▶ [Exercises to complete]:
A: Set down the part of the trading-environment passage below starting at "return reset_state" and ending at "Asset sale ?".
B: Decide whether each statement agrees with the trading-environment passage below, answering yes or no and quoting the words of the passage that settle it: (i) the agent begins each training episode with $1,000 USD in cash and no asset holdings; (ii) each episode consists of 10 investment periods; (iii) the action mask is updated by calling the update_mask() method.
C: Summarize the trading-environment passage below in two sentences.

## Begin Passage given

At the beginning of each episode, a reset() method is called to reinitialize the trading state, observations, and other parameters. The agent starts each training episode with $1,000 USD in cash balance and zero holdings in assets. Each episode consists of 20 investment periods.

 def reset(self):
        
        self.assets=np.zeros(3,dtype=np.float32) # Assets owned at the beginning
        self.balance=1000                               # Initial cash balance
        self.t_step=0
        self.prices=[np.random.normal(mu,var) for mu,var in zip(self.mu,self.var)]  # Sampling market prices for the assets
        self.state=np.hstack([self.assets, self.balance, self.prices])        # Initial state
        self.total_assets=self.balance               # Total portfolio value
        self.update_mask()                         # Updating action mask values
        
        reset_state={
            "action_mask":list(np.float32(self.action_mask)),    # Initial state  
            "trading_state":np.float32(self.state)
        }
        
        return reset_state

At the beginning of every investment period, the agent samples an action based on the latest observations it recorded and updates its portfolio. This is modeled using a step() method. After the portfolio is updated, we recalculate the state. The action mask is also updated by calling the update_mask() method.

def step(self, action):    
        self.t_step+=1
        
        for index, a in enumerate (action):
            print("action is ",a)
            print("price is ",self.prices[index])
            quant=abs(a-5)                                              # Number of assets traded/10
            if a<5:                                                     # Condition: Asset sale ?
                if 10*quant*self.sell_price[index]>self.balance:        # Condition: sale cost > Balance ?

## End Passage given
## Begin Items

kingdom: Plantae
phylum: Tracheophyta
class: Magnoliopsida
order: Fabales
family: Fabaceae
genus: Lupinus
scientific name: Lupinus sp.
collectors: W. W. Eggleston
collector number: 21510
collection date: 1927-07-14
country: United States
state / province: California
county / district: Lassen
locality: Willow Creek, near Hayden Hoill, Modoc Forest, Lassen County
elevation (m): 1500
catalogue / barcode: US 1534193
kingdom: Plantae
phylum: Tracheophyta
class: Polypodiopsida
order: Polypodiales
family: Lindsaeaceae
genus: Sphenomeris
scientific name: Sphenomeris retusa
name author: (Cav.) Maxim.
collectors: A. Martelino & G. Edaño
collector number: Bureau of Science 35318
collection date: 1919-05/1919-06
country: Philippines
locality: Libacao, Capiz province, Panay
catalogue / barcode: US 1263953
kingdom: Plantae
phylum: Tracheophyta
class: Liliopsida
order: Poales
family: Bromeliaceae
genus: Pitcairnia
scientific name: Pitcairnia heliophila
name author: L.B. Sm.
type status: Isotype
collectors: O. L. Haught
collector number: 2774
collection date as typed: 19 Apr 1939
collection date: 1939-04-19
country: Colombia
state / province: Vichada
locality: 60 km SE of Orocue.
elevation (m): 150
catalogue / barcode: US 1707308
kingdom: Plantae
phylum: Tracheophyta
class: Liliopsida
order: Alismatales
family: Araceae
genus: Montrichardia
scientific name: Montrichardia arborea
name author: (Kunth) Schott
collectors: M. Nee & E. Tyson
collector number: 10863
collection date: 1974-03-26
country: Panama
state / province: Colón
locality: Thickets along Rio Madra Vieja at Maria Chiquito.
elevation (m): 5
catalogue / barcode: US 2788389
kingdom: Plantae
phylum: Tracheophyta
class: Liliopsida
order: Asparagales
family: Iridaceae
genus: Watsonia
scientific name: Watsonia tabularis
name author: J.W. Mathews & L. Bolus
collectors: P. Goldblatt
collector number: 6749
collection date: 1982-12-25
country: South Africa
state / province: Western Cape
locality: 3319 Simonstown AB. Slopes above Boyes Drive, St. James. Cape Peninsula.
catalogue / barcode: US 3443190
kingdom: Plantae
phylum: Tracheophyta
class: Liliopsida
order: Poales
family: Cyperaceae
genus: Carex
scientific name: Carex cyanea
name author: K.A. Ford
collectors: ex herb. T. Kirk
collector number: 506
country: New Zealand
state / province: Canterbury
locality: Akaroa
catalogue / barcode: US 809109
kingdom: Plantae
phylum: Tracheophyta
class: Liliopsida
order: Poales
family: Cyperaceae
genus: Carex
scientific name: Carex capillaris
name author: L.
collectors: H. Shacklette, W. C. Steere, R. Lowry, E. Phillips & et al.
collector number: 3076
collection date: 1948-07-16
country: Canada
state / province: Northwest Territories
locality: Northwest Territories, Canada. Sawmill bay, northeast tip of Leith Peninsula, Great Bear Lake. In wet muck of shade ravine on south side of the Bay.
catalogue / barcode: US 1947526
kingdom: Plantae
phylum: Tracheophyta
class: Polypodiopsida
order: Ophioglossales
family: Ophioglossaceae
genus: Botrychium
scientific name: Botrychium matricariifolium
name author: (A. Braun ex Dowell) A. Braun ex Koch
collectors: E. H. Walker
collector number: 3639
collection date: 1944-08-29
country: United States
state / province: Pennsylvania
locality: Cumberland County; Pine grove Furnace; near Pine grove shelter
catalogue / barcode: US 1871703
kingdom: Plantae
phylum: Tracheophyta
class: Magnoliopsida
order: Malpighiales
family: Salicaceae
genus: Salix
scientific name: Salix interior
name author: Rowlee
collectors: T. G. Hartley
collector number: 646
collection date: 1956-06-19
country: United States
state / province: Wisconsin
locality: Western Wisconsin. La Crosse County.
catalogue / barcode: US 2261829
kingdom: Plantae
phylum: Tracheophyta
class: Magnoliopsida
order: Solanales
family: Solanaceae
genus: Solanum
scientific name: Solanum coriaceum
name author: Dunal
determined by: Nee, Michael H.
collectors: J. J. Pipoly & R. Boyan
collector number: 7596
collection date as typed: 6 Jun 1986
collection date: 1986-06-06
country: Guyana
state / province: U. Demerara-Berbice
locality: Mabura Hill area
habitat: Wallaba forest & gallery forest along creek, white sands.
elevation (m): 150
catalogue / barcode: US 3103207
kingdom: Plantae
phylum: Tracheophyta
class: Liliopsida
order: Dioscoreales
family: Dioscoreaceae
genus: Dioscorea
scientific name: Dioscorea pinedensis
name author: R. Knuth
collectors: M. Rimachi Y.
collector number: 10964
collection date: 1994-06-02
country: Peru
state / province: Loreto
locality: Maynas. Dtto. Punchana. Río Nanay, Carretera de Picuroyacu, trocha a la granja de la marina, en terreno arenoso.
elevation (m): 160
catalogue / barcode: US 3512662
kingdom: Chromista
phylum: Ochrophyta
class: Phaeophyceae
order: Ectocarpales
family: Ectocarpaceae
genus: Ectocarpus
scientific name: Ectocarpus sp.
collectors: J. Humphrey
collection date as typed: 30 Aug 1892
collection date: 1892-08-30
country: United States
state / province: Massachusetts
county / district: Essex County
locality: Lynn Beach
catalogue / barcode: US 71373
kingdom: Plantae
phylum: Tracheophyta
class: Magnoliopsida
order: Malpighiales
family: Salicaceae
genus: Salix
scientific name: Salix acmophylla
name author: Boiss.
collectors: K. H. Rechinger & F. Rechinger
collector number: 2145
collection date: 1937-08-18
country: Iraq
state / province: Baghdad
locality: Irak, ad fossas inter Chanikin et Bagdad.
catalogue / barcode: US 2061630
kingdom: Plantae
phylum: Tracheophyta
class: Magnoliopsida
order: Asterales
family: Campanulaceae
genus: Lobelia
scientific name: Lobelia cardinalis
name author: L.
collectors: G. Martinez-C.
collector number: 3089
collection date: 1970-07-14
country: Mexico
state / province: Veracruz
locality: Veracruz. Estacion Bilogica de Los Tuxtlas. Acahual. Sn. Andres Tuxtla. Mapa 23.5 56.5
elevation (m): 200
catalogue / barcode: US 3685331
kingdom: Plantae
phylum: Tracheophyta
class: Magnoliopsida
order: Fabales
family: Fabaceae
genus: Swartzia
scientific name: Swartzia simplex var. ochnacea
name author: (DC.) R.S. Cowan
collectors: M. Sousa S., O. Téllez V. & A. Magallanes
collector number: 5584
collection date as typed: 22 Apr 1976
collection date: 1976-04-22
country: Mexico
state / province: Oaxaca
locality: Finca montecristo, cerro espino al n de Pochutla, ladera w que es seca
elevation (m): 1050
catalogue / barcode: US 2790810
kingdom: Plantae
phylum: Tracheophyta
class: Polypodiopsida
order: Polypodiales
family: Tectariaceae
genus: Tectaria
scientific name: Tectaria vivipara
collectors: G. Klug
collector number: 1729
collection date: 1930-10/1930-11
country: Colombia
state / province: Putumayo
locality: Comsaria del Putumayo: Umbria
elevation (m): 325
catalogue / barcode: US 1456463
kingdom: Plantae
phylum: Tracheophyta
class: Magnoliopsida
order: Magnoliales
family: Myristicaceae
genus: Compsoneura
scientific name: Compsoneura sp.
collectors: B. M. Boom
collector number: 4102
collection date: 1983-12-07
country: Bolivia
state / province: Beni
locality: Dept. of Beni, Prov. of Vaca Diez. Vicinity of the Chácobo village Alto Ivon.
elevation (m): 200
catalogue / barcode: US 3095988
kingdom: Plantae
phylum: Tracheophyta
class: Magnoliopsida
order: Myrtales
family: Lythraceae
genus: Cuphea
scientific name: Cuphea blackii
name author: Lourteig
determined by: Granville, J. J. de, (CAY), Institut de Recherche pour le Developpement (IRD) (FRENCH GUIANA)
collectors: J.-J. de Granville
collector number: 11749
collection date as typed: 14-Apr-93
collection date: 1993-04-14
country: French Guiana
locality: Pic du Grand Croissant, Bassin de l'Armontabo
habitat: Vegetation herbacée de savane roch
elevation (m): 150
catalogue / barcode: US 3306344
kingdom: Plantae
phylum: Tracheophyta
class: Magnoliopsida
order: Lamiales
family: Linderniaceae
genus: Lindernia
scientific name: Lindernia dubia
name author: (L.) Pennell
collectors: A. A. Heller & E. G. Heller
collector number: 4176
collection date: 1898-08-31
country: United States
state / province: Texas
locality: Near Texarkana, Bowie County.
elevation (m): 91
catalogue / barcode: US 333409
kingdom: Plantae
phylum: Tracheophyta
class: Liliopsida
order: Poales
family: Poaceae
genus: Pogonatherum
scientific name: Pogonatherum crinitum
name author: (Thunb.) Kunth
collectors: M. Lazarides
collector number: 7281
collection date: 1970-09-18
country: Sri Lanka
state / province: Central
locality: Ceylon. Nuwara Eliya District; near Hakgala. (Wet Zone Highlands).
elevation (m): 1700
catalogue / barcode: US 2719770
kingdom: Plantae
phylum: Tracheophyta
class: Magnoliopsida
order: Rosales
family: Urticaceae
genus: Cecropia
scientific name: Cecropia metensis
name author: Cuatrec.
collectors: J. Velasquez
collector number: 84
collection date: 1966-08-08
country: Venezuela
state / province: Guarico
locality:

## End Items

▶ [Results in order]:
A:
return reset_state

At the beginning of every investment period, the agent samples an action based on the latest observations it recorded and updates its portfolio. This is modeled using a step() method. After the portfolio is updated, we recalculate the state. The action mask is also updated by calling the update_mask() method.

def step(self, action):    
        self.t_step+=1
        
        for index, a in enumerate (action):
            print("action is ",a)
            print("price is ",self.prices[index])
            quant=abs(a-5)                                              # Number of assets traded/10
            if a<5:                                                     # Condition: Asset sale ?

B:
(i) Yes: "The agent starts each training episode with $1,000 USD in cash balance and zero holdings in assets."
(ii) No: "Each episode consists of 20 investment periods."
(iii) Yes: "The action mask is also updated by calling the update_mask() method."

C: At the start of each episode, a reset() method reinitializes the trading state, observations, and other parameters, and the agent begins with $1,000 USD in cash and no asset holdings for an episode of 20 investment periods. At the beginning of every investment period, a step() method has the agent sample an action based on its latest observations and update its portfolio, after which the state is recalculated and the action mask is updated through update_mask().